**Written request:**
Copy out the rows below, from the line that contains "genus: Stellaria" through the final line of the rows, including both ends, and leave the pictures out.
▼
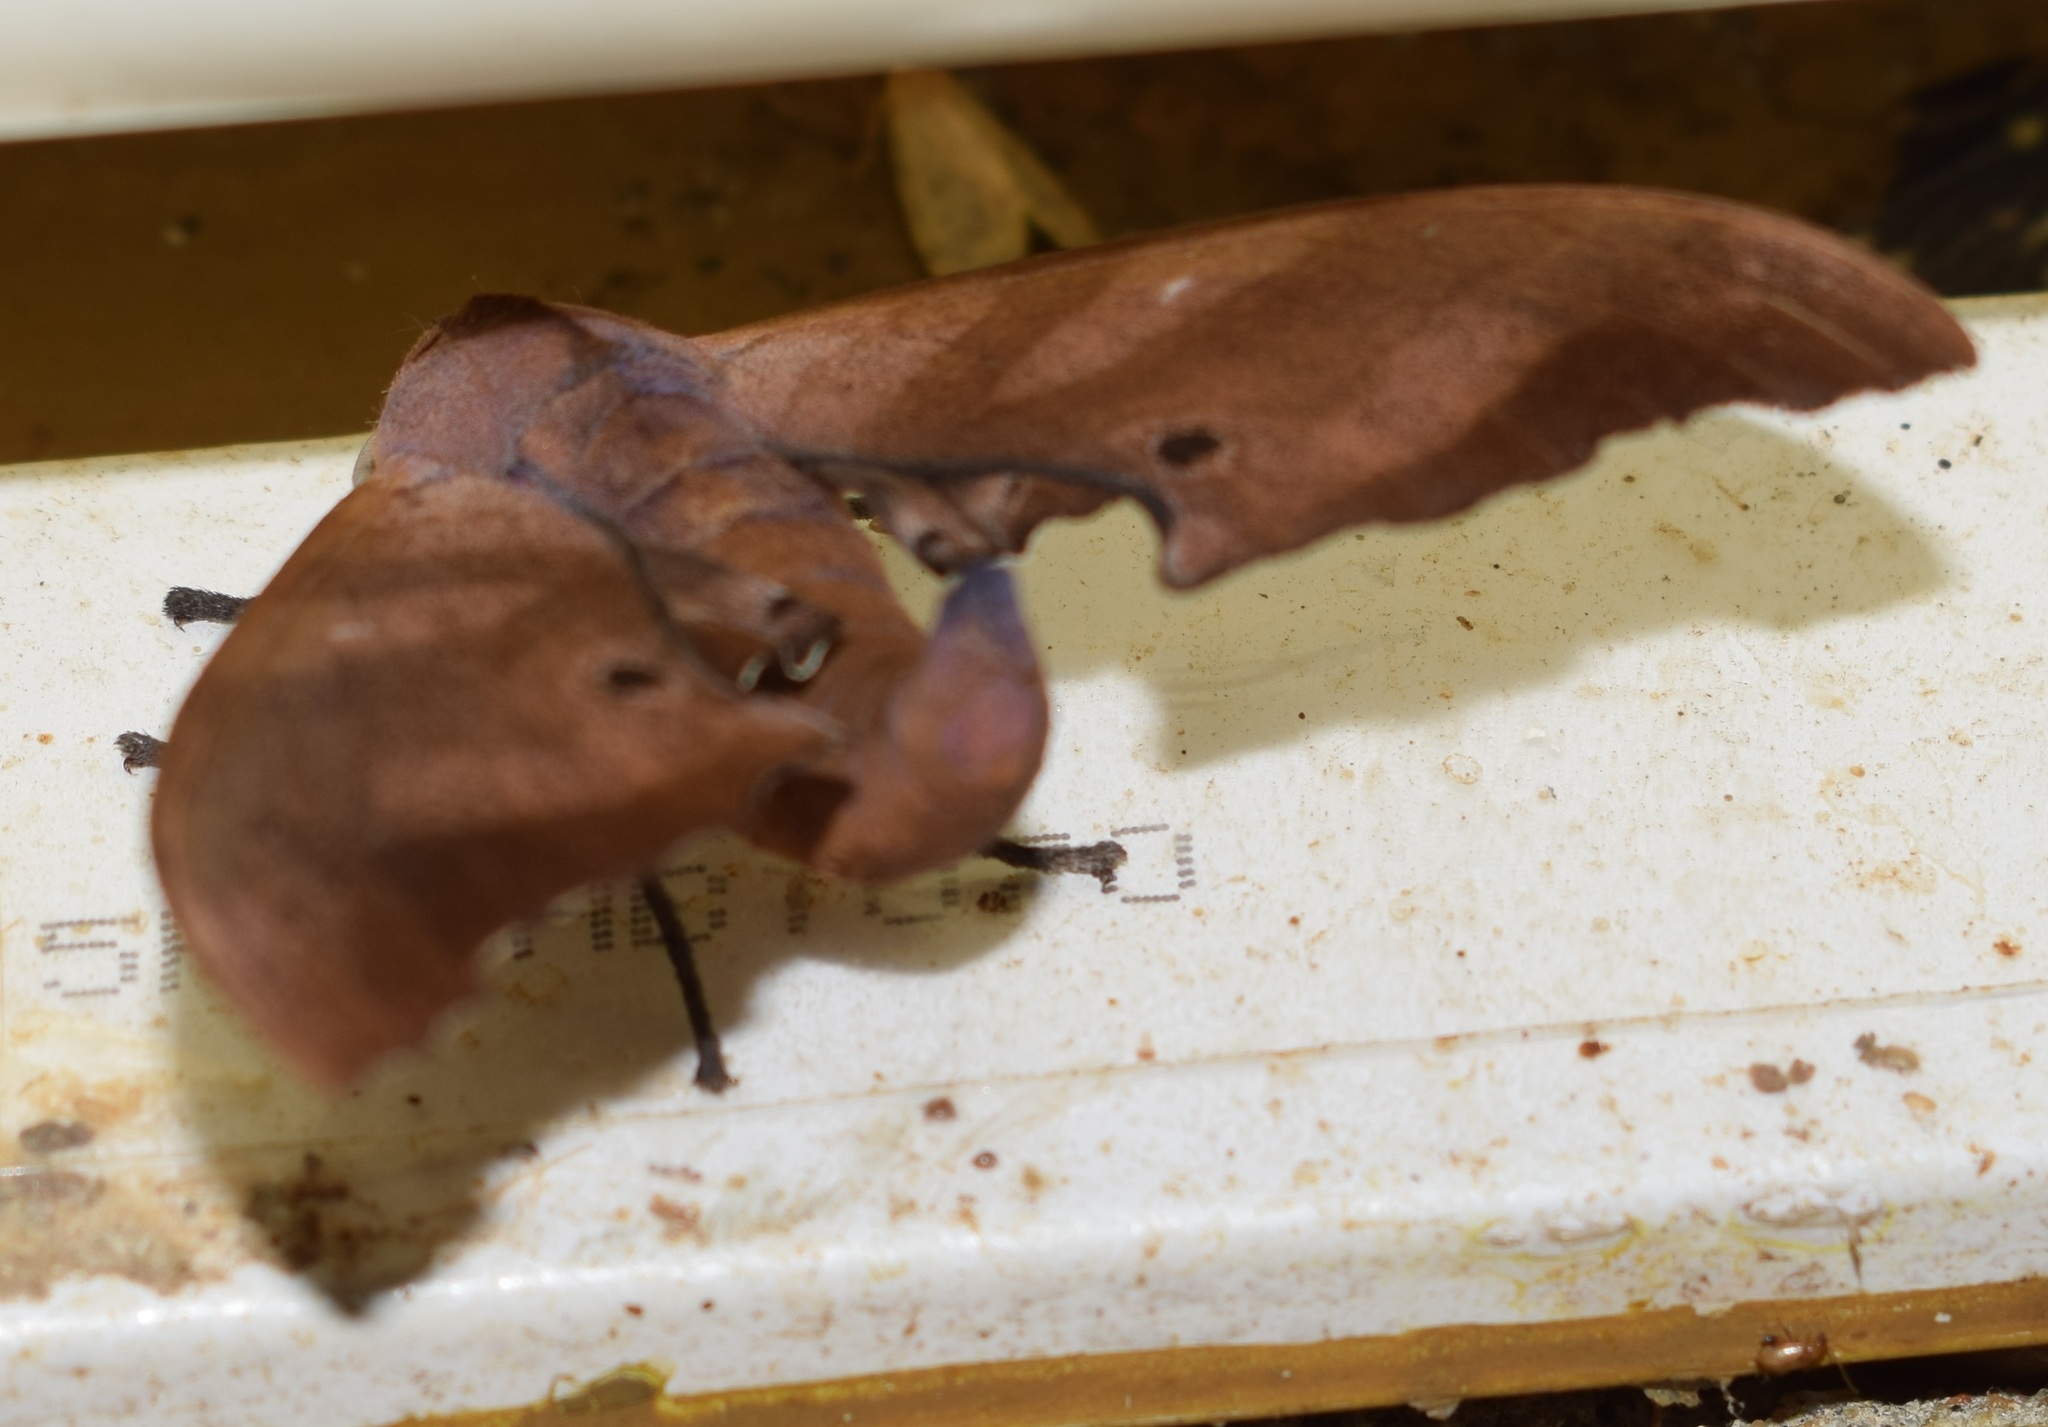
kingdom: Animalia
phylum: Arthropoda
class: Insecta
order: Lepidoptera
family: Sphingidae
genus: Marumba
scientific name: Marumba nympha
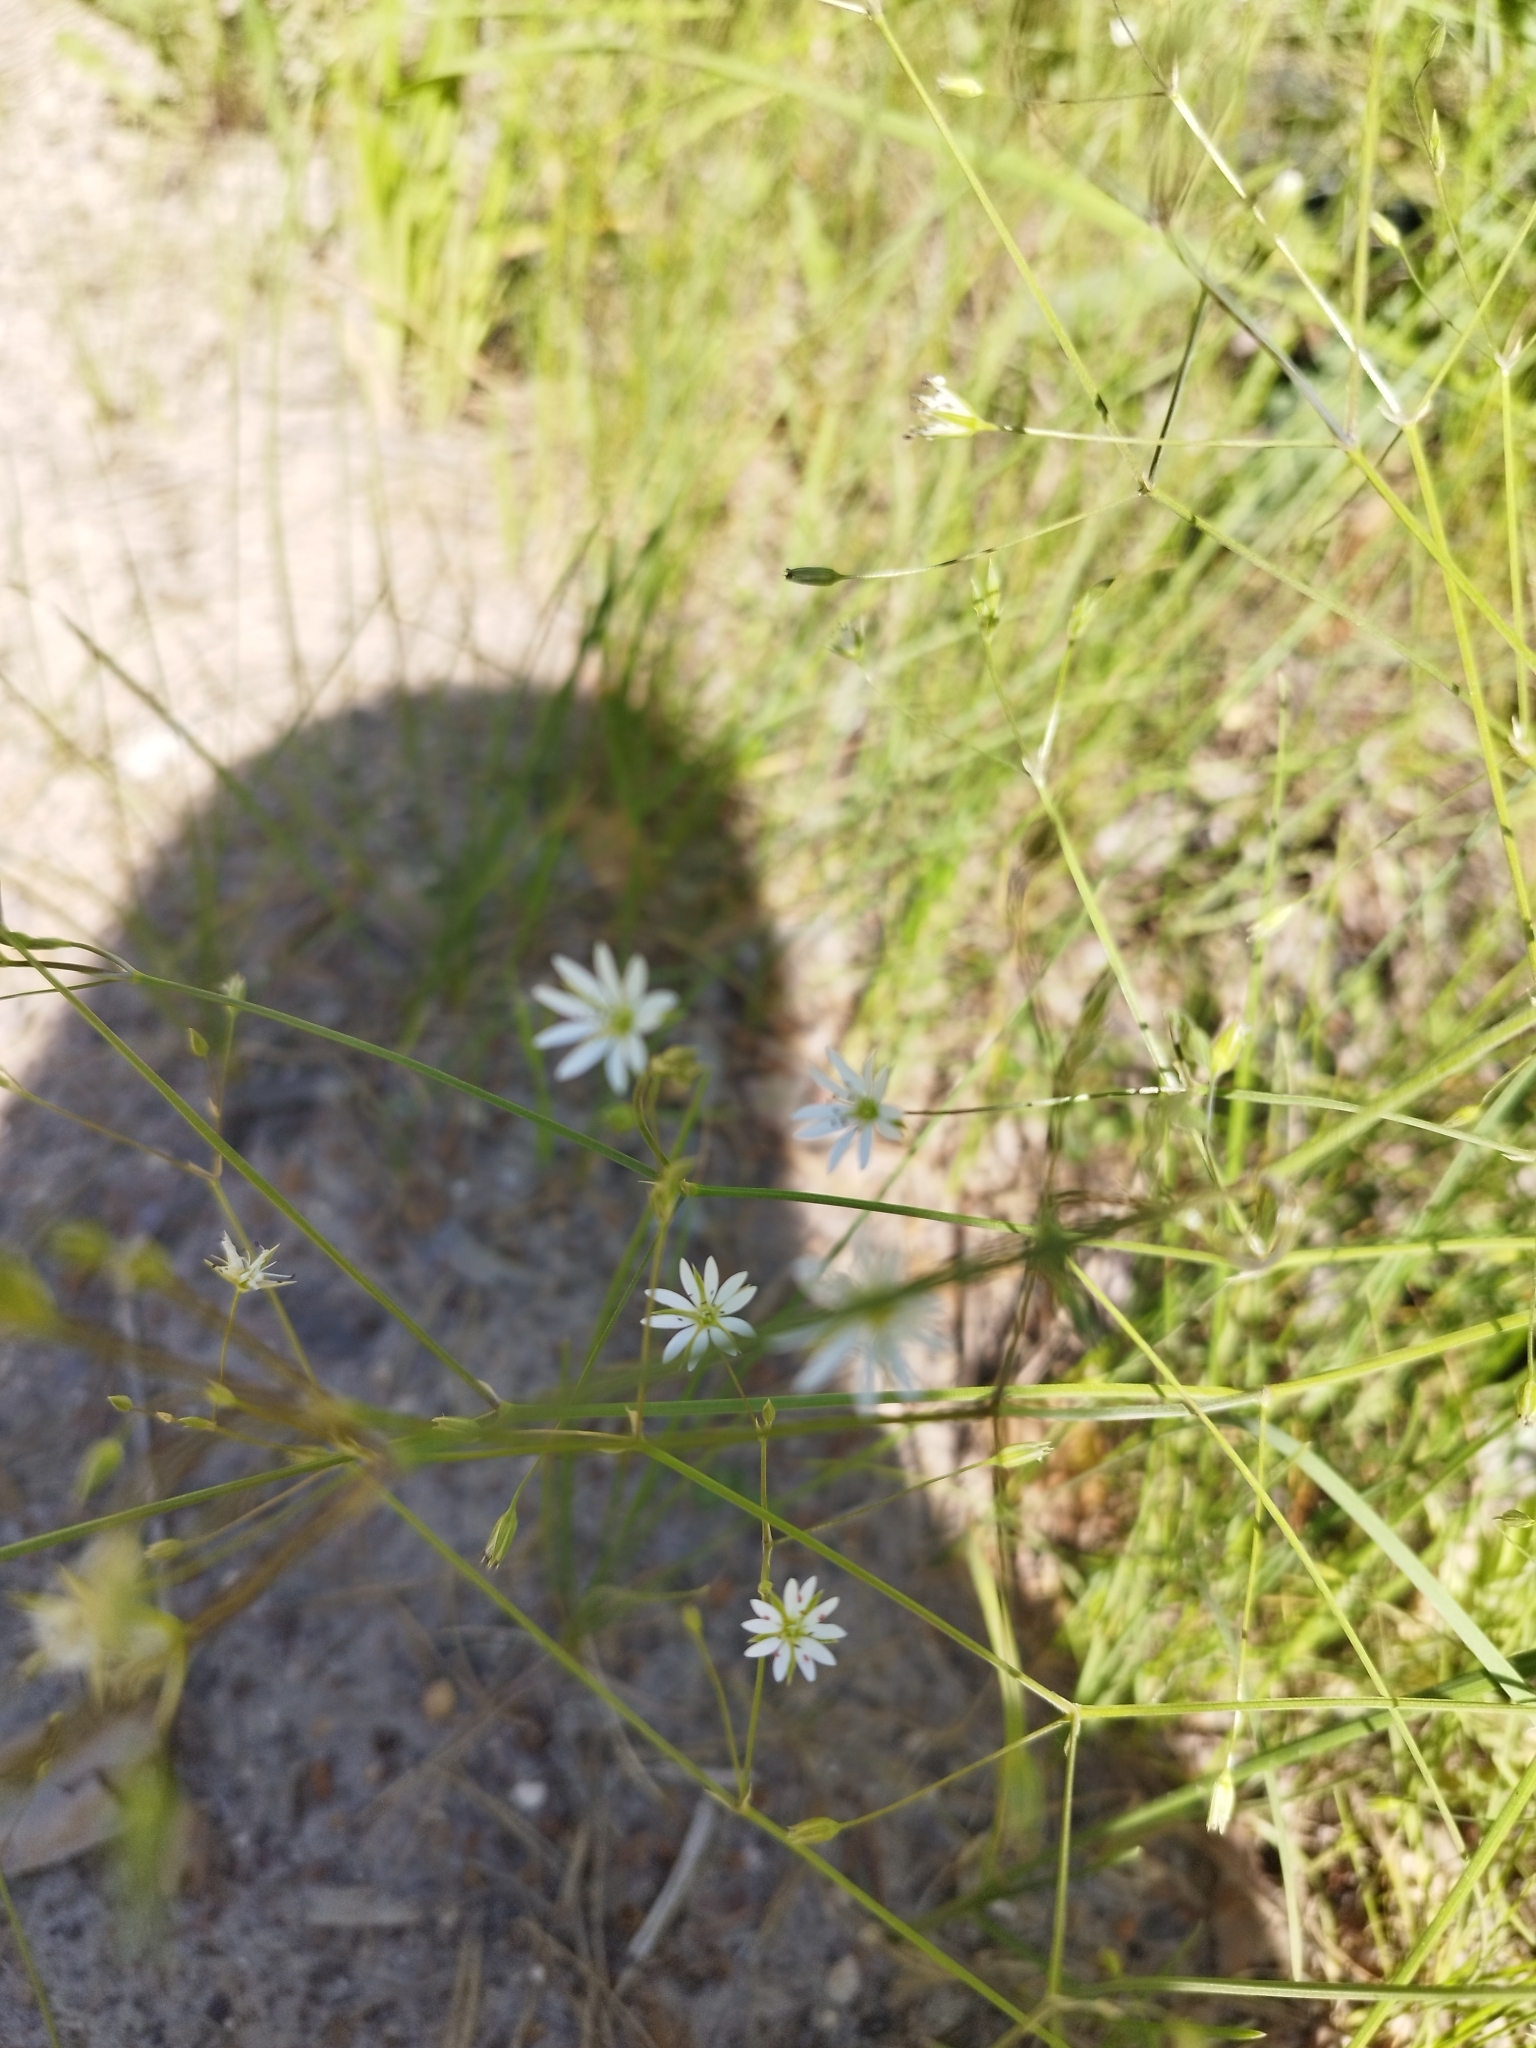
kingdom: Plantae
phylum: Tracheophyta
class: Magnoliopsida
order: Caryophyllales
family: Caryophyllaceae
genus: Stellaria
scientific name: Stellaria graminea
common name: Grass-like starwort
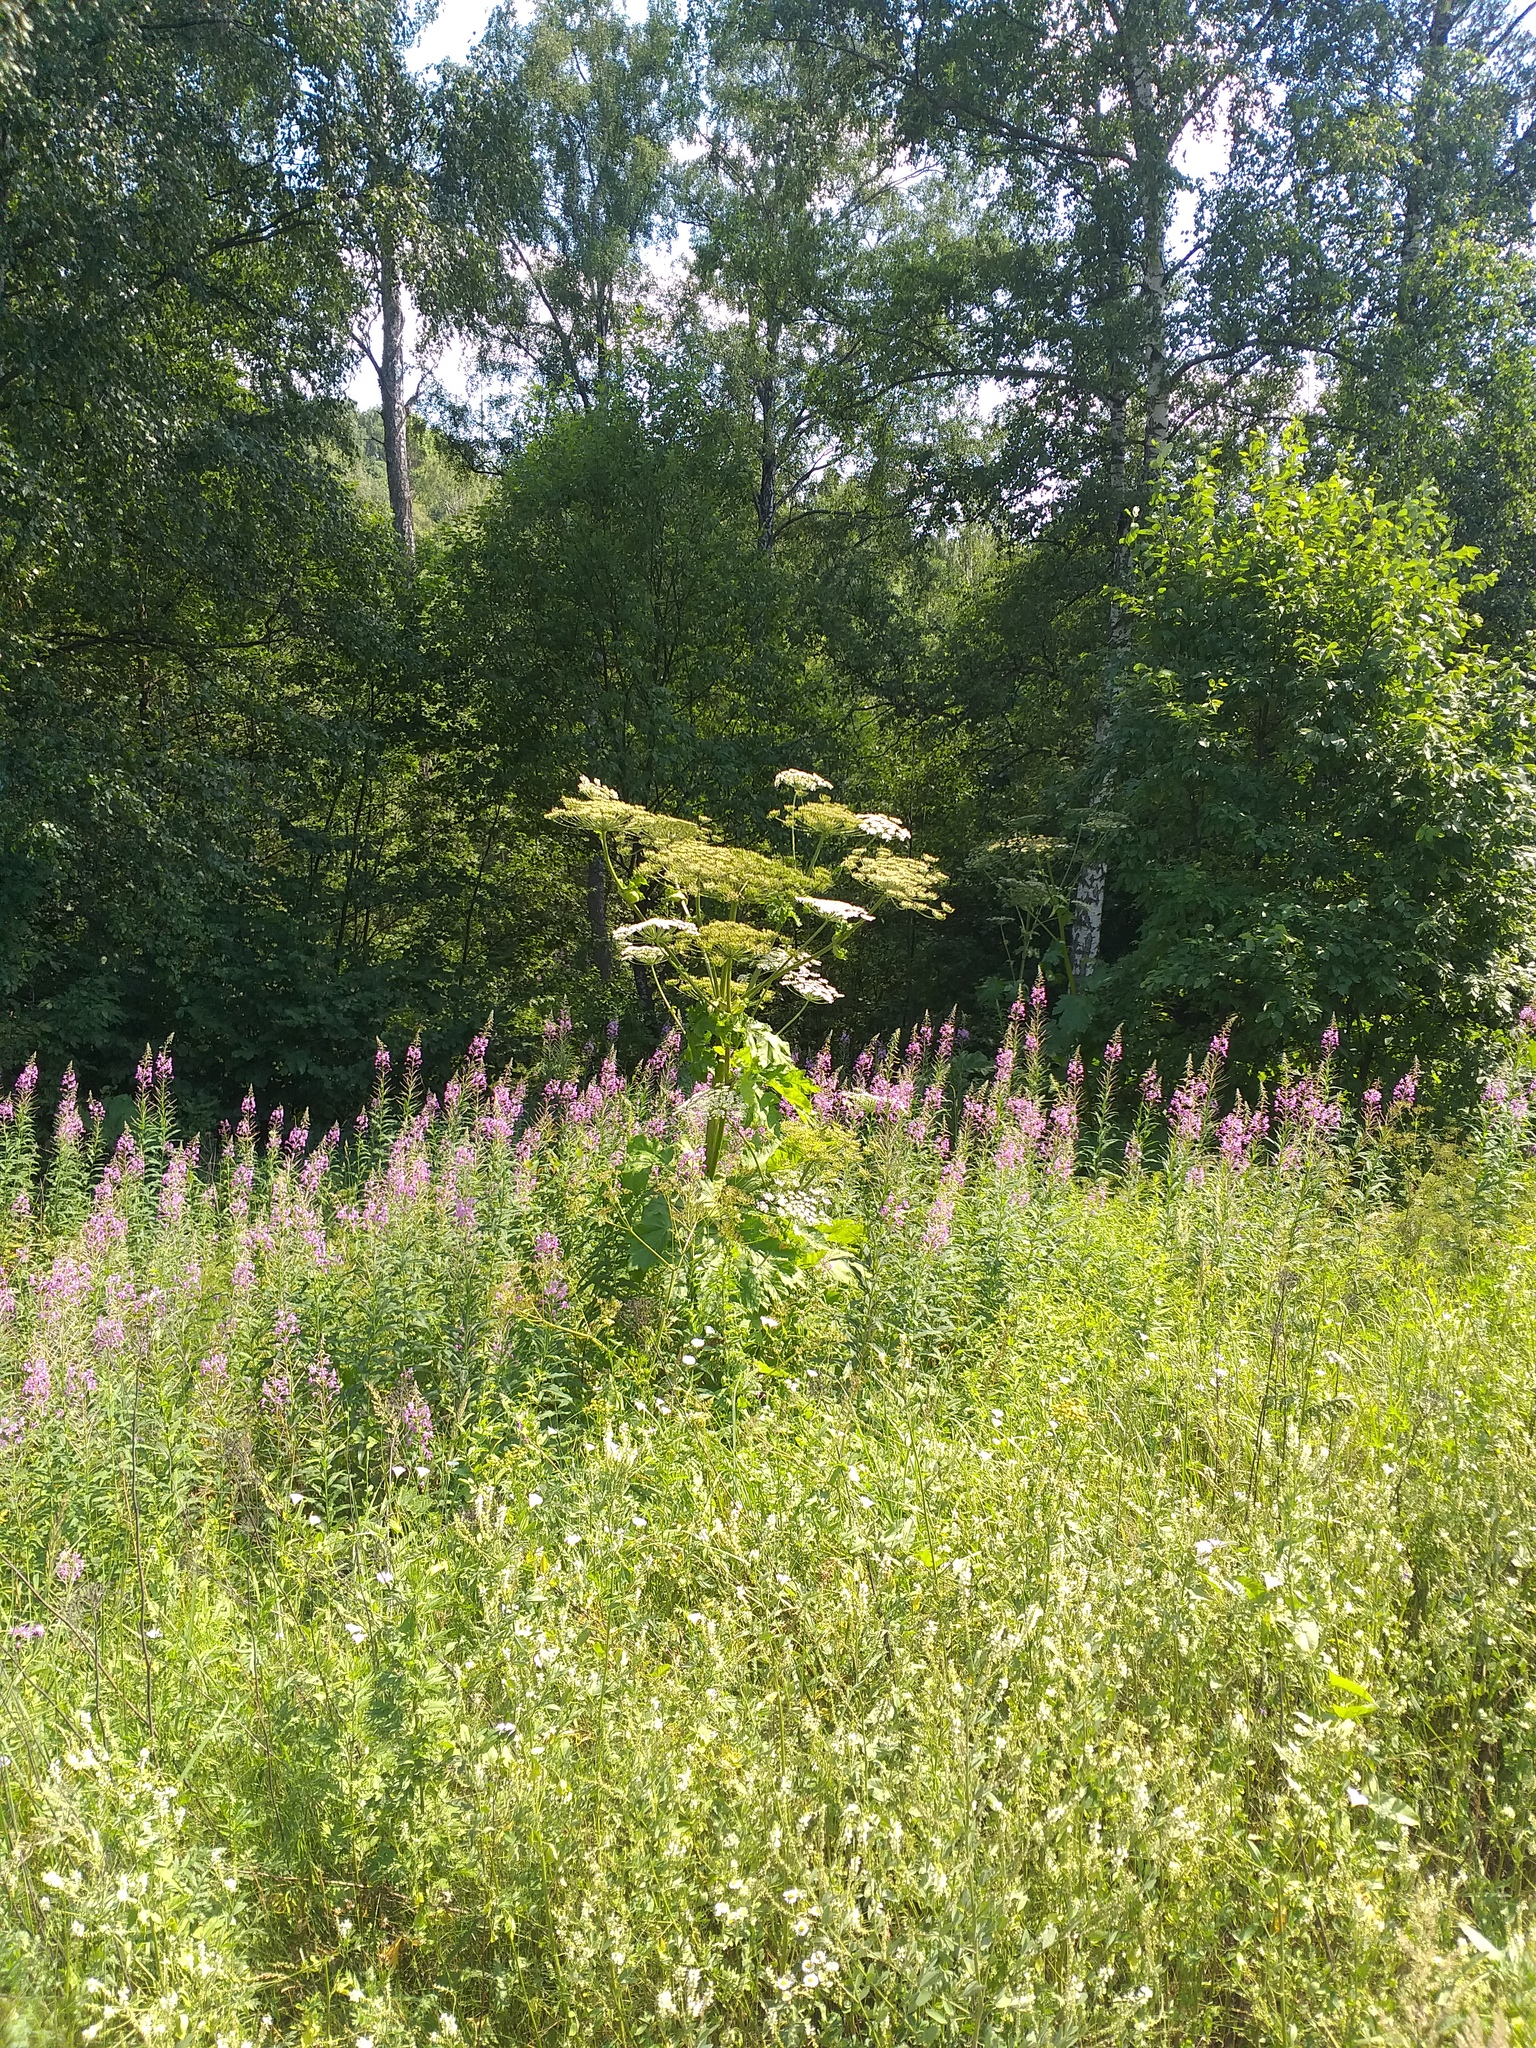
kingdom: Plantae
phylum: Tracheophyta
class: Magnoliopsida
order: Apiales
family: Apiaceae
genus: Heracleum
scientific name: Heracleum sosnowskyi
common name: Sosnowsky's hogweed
▲
**Solved exercise:**
genus: Stellaria
scientific name: Stellaria graminea
common name: Grass-like starwort
kingdom: Plantae
phylum: Tracheophyta
class: Magnoliopsida
order: Apiales
family: Apiaceae
genus: Heracleum
scientific name: Heracleum sosnowskyi
common name: Sosnowsky's hogweed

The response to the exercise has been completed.